Amleth (Alexander Skarsgård) grows into a terrifying Viking warrior, full of bloodlust

Eggers is coy about the film’s deeper intention, whether all of Amleth’s struggle is meant to be appreciated on its literal terms or if it is offered as wry commentary on the shallow justifications men use to cloak their pride and vanity in righteousness. There seems to be something tongue-in-cheek about Amleth’s quest for vengeance in a tiny, remote Iceland settlement which is all Fjönir seemed to rule over after he was run out his former kingdom in Norway. Amleth stomps around this sorry settlement where Amleth will eventually learn that his father was a bit of a coward and his mother never loved his father, the former king. The grown Amleth played by Skarsgård prides himself on his inner animal “id” and seems to thoroughly enjoy hacking and slashing away in raiding villages.

Amleth (Alexander Skarsgård) raiding and killing in a Rus village

In the film’s quieter scenes, when Amleth tries to enlist an enslaved woman from Rus named Olga (Anya Taylor-Joy) in his cause of revenge, we come to realize that she too has supernatural powers as a Rus witch. She seems to be the only character in the story capable of calming his internal rage and eventually eliciting romantic interest. Amleth is, at root, merely a pained and jilted son who only wants things settled or somehow to go back to how they were before the murder of his father. Like his Shakespearean later incarnation, Amleth struggled with the restlessness within himself, the storm of his angst and conflicted sense of duty. Skarsgård compellingly renders that mettle and that weariness; he makes us viscerally feel the exhausting journey of the film.
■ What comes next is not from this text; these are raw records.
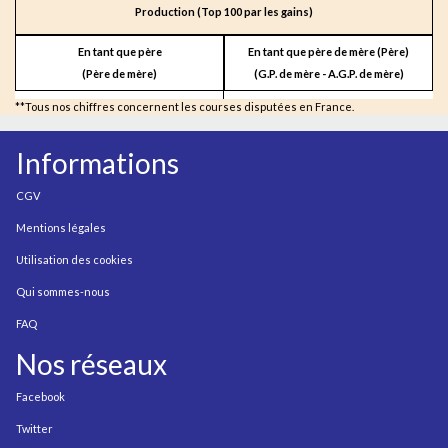
Production (Top 100 par les gains)
En tant que père
En tant que père de mère (Père)
(Père de mère)
(G.P. de mère - A.G.P. de mère)
**Tous nos chiffres concernent les courses disputées en France.
Informations
CGV
Mentions légales
Utilisation des cookies
Qui sommes-nous
FAQ
Nos réseaux
Facebook
Twitter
Björk as the mystic seer who predicts that Amleth will do in the future

Fjölnir and his older son from a previous marriage cannot help but notice Amlet’s muscular frame and realize that he has potential for fighting. So they use him as a “slave” in a game resembling rugby against a neighboring settlement. When Amleth and some other brutes get to brawling over a ball for the amusement of Fjölnir and his cohort, Amlet manages to save Fjölner’s young son by Gudrún (Nicole Kidman) from possible death. This part of the story seems to get bogged down, but gives Amlet time to ponder his revenge strategy – slowly a bit like Shakespeare’s Hamlet in his famous procrastination.

Olga (Anya Taylor-Joy) as Rus woman enslaved by Viking and taken to Iceland with Amleth

The Northman’s source narrative may have inspired Hamlet but this tale’s natural bedfellow is undoubtedly Macbeth; indeed Eggers’ film is strikingly similar to Justin Kurzel’s visceral 2015 retelling of the Scottish play. And just as the madness of ambition is what inspired the Scottish warrior to overthrow his King, it’s the madness of rage that drives this Danish prince to exact vengeance. Amleth vows to torment Fjölnir before finally killing him and freeing his mother. But this leads to something of a slump in the second act where Amleth moodily waits until the time is right to strike – sounding familiarly like Shakespeare’s Hamlet. Olga, too, is sadly underwritten: her motivation to help Amleth after he sacked her village and killed her kinsmen is never really explored and so she ultimately functions as a foil to his quest.

Valhalla ending of the film with Amleth (Alexander Skarsgård) figting Fjönir (Claes Bang) to the death in the Hel of the fiery volcano

The Northman is a horribly violent, nihilistic and chaotic story about the endless cycle of violence, the choice between loving your friends and hating your enemies – which turns out to be no choice at all, and the thread of fate down which masculinity’s delicious toxin drips. The film opens in violence and the ending does kick into operatic high-gear as a duet of masculinity with two naked hulks fighting to the death in the place they call “Hel” – in the lava flow of an erupting volcano.

The muddy, grassy, chilly, and barren terrain of the film is an unforgiving sight. Eggers and his team filmed in Ireland and Iceland, in spectacular and bleak landscapes. No question, The Northman is a spectacular visual and audio achievement that transports the audience to 1,100 years ago when people worshiped pagan deities and scoffed at safety regulations.